Les qualités et le succès de "Eat A Peach" (1972) ont presque réussi à faire oublier que le Allman Brothers Band venait de vivre un véritable drame avec la perte de son leader, Duane Allman. Pourtant, cette disparition a profondément traumatisé le groupe, et certains de ses membres en particulier. C'est le cas du bassiste Berry Oakley qui sombre dans l'alcool et la drogue et finit par se tuer, lui aussi, dans un accident de moto. Le visage du sextet se retrouve donc fortement modifié alors que l'enregistrement du nouvel album a déjà commencé. Duane n'a pas été remplacé puisque c'est le pianiste Chuck Leavell qui est recruté, laissant Dickey Betts comme seul guitariste. Ce dernier s'affirme également comme le nouveau leader naturel du groupe, prenant ainsi en charge une grande partie du processus de composition. Gregg Allman ayant lui aussi quelques problème d'alcoolisme et enregistrant en même temps son premier album solo ("Laid Back"), il laisse naturellement son compère endosser ces nouvelles responsabilités. Enfin, c'est le bassiste Lamar Williams, qui enregistrait également avec Gregg, qui prend la place de Berry Oakley. La communauté gravitant autour du groupe étant vaste, les guitaristes Les Dudek et Tommy Dalton viennent également donner un coup de main sur quelques titres.
C'est dans cette ambiance intégrant le deuil commun dans une collectivité mêlant travail et vies familiales que sort "Brothers And Sisters", premier opus sans Duane Allman et dernier avec Berry Oakley. Comme "Eat A Peach" l'avait déjà laissé entrevoir, l'influence country apportée par Dickey Betts se développe au sein des compositions. La paire 'Wasted Words' / 'Ramblin' Man' qui ouvre l'album est significative de cette évolution. Le premier bénéficie de superbes intervention de slide et de duels entre le piano et la guitare qui illumineront régulièrement la suite de l'album. Le second est probablement le plus gros tube de toute la carrière du groupe. Inspiré par Hank Williams et bénéficiant des harmonies de guitares rendues possible par la présence de Les Dudek, ce single est hyper entraînant et totalement imparable. Derniers morceaux enregistrés avec Berry Oakley, ils lancent "Brothers And Sisters" sur des rails qu'il ne quittera plus et qui le mèneront vers un nouveau succès plus que justifié.
L'autre sommet de cet opus est l'instrumental 'Jessica', hommage à Django Reinhardt qui s'étire sur plus de 7 minutes dans une ambiance de jam typique de ce que le groupe a déjà souvent offert auparavant.

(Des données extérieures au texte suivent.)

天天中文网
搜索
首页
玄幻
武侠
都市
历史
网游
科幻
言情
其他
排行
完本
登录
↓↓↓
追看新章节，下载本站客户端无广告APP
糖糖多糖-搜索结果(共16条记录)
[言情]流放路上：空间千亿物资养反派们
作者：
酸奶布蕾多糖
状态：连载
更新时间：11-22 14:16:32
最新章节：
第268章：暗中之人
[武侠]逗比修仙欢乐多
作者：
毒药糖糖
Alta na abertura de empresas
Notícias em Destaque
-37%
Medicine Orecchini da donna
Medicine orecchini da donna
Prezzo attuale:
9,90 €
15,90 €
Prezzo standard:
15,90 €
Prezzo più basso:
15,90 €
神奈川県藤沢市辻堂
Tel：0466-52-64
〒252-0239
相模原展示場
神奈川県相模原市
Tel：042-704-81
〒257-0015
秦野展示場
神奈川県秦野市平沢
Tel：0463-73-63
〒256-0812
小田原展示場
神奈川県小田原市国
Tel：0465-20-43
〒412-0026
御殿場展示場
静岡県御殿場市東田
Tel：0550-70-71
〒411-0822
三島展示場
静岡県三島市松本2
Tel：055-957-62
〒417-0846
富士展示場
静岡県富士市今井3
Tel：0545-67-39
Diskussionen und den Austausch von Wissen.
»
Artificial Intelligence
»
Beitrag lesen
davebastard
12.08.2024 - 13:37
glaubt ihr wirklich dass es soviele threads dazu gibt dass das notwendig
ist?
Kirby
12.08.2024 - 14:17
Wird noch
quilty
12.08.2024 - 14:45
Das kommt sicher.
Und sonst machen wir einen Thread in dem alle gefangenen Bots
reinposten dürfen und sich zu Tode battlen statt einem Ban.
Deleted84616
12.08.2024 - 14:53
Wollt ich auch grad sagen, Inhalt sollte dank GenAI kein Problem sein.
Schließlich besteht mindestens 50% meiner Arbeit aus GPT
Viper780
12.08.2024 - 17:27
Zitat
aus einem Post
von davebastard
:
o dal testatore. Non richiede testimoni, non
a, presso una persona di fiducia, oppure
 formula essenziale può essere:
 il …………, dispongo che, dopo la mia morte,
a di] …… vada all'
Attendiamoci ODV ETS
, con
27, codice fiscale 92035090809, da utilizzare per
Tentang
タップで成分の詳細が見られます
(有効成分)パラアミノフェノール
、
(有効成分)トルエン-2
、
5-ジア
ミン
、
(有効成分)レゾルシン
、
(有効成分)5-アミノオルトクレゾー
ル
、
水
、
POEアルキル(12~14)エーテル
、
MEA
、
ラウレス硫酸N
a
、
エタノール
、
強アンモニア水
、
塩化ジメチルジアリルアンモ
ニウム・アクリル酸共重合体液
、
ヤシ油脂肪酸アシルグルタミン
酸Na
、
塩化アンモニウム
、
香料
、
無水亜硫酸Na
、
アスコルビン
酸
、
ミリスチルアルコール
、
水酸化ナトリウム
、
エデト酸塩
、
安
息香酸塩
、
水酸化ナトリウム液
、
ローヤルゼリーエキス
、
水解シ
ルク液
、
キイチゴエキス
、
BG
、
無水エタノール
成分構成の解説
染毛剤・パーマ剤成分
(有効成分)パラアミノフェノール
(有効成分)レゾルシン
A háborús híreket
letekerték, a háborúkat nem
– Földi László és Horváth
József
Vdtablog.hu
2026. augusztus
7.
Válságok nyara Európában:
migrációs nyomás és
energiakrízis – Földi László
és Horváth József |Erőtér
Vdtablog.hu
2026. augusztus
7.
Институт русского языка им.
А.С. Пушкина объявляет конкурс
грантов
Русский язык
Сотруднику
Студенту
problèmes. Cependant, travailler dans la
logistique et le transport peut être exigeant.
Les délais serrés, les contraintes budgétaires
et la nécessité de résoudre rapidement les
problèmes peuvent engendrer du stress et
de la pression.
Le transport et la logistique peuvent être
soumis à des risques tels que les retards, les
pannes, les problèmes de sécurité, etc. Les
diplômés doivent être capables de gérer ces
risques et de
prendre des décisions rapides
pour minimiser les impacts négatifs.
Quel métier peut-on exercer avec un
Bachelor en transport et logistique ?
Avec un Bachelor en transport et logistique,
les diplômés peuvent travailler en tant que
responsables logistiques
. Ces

D'une bonne humeur contagieuse, ce titre a été inspiré à Dickey Betts par sa fille qui sautillait autour de lui pendant qu'il composait. La qualité du reste de l'album oblige à citer les autres titres qui se révèlent aussi variés qu'enthousiasmants. Dans une ambiance southern, 'Come And Go Blues' replonge dans l'identité originelle du Allman Brothers Band, enrichi par un joli solo de piano. L'exercice traditionnel de la reprise est ici réalisé avec le 'Jelly, Jelly' de Trade Williams et permet au groupe de laisser parler ses origines blues tout en multipliant les soli gorgés de feeling. 'Southbound' se fait plus rock'n'roll et la complicité entre Betts et Leavell fait encore des étincelles. Enfin, 'Pony Boy' vient clôturer ce voyage avec un country-blues acoustique contant l'histoire vrai d'un oncle de Betts tellement drogué qu'il s'en remet à son cheval pour le ramener à la maison.
Loin de se laisser abattre par l'acharnement d'un destin contraire, le Allman Brothers Band semble y puiser une énergie et une inspiration sans limite. Avec "Brothers And Sisters", les Géorgiens offrent un nouvel album incontournable, délicat équilibre entre tradition et évolution. Les changements de line-up imposés par les décès se révèlent être l'occasion d'ouvrir de nouvelles opportunités, que cela soit au niveau du son du groupe ou de compositions qui sont le fruit d'un nouvel équilibre entre ses différents membres. Comme tous ses prédécesseurs, cet album s'impose comme une œuvre indispensable pour tous les amateurs du groupe et de sa musique.